Cell walls: a focus of current research
Strictly, cell walls are not alive but to dismiss them as an inert and uninteresting box around cells could not be further from the truth. Cell walls are the major determinant of plant form and function, whether viewed at the level of individual cells, whole-plant physiology or characteristics of the Plant Kingdom.
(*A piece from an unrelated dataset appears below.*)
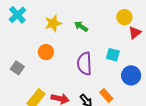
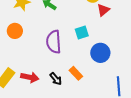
cyan square: (113, 55) -> (82, 32), turned -32

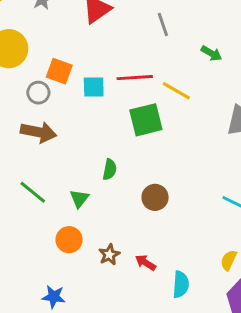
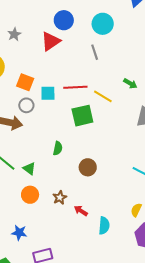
green arrow: (211, 53) -> (130, 83), moved
gray circle: (38, 93) -> (26, 105), moved
green triangle: (79, 199) -> (29, 169), moved, turned -32
brown star: (109, 255) -> (60, 198), moved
Not surprisingly, cell walls are one of the main foci of modern research in plant science. Their chemical complexity demands new techniques for separation, purification and analysis of their constituents, as well as studies of how the molecules interact and cross-link in the intact wall. Such knowledge is needed to understand how cells grow and recognise each other. Advanced computing is being added to biochemistry and biophysics in efforts to unravel the ‘micro-engineering’ properties of walls, necessary for looking at larger aspects of growth, for instance in shoot meristems where sheets of cells stretch, deform and grow out into leaf primordia. Increasingly the powerful methods of molecular genetics are being brought to bear. Already many mutants have been isolated with specific deficiencies in wall components, leading in turn to abnormal behaviours in growth, development and physiology. The research spectrum stretches from basic science to practical applications, the latter stemming from uses of cell walls in fibre, paper, fabrication, fuel and chemical industries. As usual, for the practical applications to prosper, plant scientists must learn much more about the basic biology — we must ‘first know the nature of things’.
Reference
Gunning BES, Steer MW (1996). Plant Cell Biology. Jones and Bartlett, Melbourne.